高さで止めるタイプの選手は攻略法が限られます。たとえばカップが下り傾斜に切られていて高さで止めたいとき、ボールが木の下にあると「上が使えない」状態になり、寄せるのが難しくなります。

画像: ボールリフティングが得意で手先が器用なキム

ボールリフティングが得意で手先が器用なキム

一方、田島プロやチャン・キムのようにスピンで距離感を調整するタイプの選手は、深いラフなどではない限り状況に左右されることはありません。ただ技術的にはとても難しい打ち方を要求されます。

田島プロの場合、どのくらいランを出したいかや、その時のライに応じてインパクトで手元を止めたり、急激にフェースを返したりしてコントロールしていましたが、まさに職人技。プロでもすぐにマネできるものではありません。

「激スピン」を生み出すゆったりストローク

スピンをかけるというと、田島プロのようにインパクトで特殊な動きをするイメージがありますが、チャン・キムのアプローチはこれとは正反対です。どんなことを意識しているのか本人に聞いてみました。

「スピンをかけるためにフェースとボールができるだけ長い間くっつけていることが理想です。インパクトでボールがフェースからすぐに離れてしまうとバックスピンはかからないんです。だから僕はなるべくヘッドをゆっくり動かして、ボールがフェースから離れないようにしています」(キム)

強いインパクトをイメージすると距離感にバラつきが出たり、ライに影響されてゆるんでしまうなどのミスのリスクもあります。

「ただゆっくり振ると距離が落ちるので、その分スウィングアークは大きくしています。大きくゆっくりが僕のアプローチの基本ですね」(キム)

画像: 「大きくゆっくり」振るのがアプローチの基本だというキム

「大きくゆっくり」振るのがアプローチの基本だというキム

その上で、さらにスピンをかけたいときはクラブの入射角を変えるという。

「スピン量が必要な時はクラブの入射角をよりなだらかにします。そうする事でインパクトゾーンが長くなって、よりボールとの接触時間が長くなるのです」(キム)

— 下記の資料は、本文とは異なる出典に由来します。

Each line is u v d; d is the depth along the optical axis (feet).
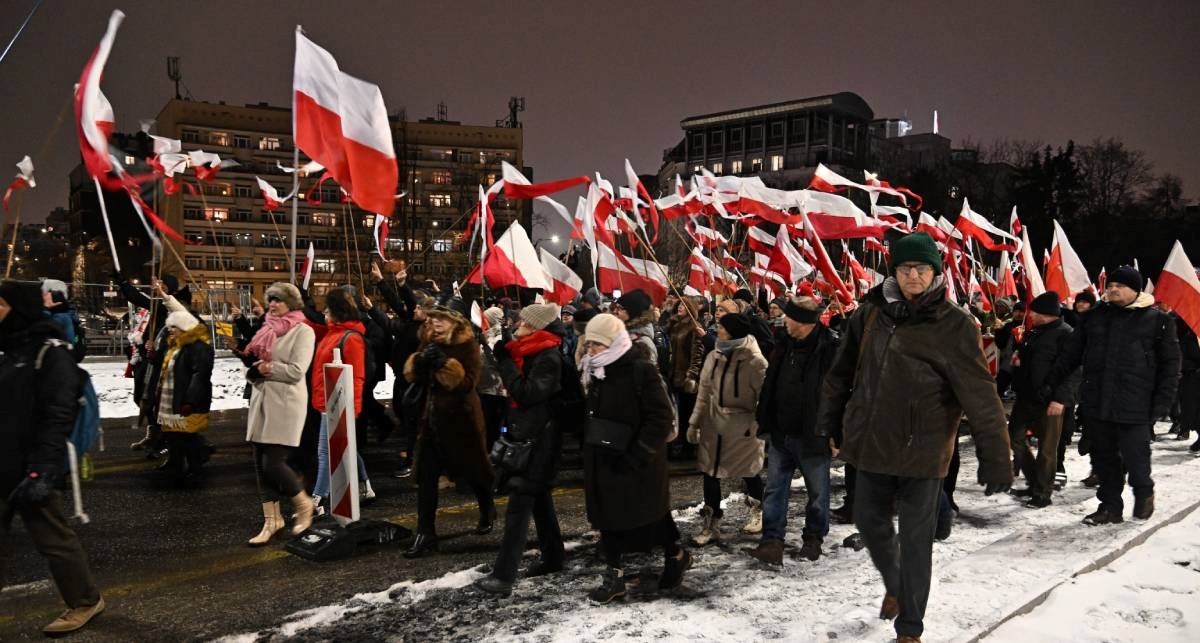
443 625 13.97
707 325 34.35
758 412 17.69
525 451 15.40
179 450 25.44
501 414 25.44
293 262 19.94
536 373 15.26
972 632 13.05
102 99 19.99
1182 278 25.84
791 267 36.29
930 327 12.01
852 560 17.62
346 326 20.20
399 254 222.69
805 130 246.88
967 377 11.78
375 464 28.78
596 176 33.73
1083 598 15.02
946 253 43.27
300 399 18.95
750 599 15.14
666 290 33.76
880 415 12.21
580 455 31.65
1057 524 20.13
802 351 17.35
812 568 17.07
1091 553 17.21
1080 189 165.17
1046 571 16.05
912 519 12.17
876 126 287.89
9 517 13.19
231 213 256.32
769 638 13.23
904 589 12.23
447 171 281.74
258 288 257.96
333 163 20.52
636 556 18.01
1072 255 35.22
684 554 15.65
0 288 12.94
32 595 15.78
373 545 18.85
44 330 13.26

クラブの使い方もボールとフェース面の接触時間を長くするため、60度のロブウェッジをフェースを開いたままローテーションも極力抑えて振り抜いています。腕の動きを極力抑えて、アウトサイドインの軌道で、左腰を回してクラブを動かしていきます。

ショットでもフェードヒッターであるチャン・キム。アプローチと打ち方をそろえる事で、体の動かし方をシンプルにして、再現性を高めているのです。

「プロが厄介だなって思うのは、速いグリーンよりも硬いグリーンなんです」と語るのは前出の田島プロです。

「硬いグリーンはどんなに高さを出してもボールが跳ねてしまって止まりにくい。一方スピンで止める方法なら、スピン量を増やせば硬くても止める事ができます」(田島)

これからの時期、空気は乾燥し風も強くなります。そうするとグリーンはどんどん硬い状態になります。富士山からの吹き下ろしが強い御殿場や、風の強い宮崎や高知など、硬いグリーンが想定されるツアー終盤戦にチャン・キムのスピンで止めるアプローチは大きな武器になるでしょう。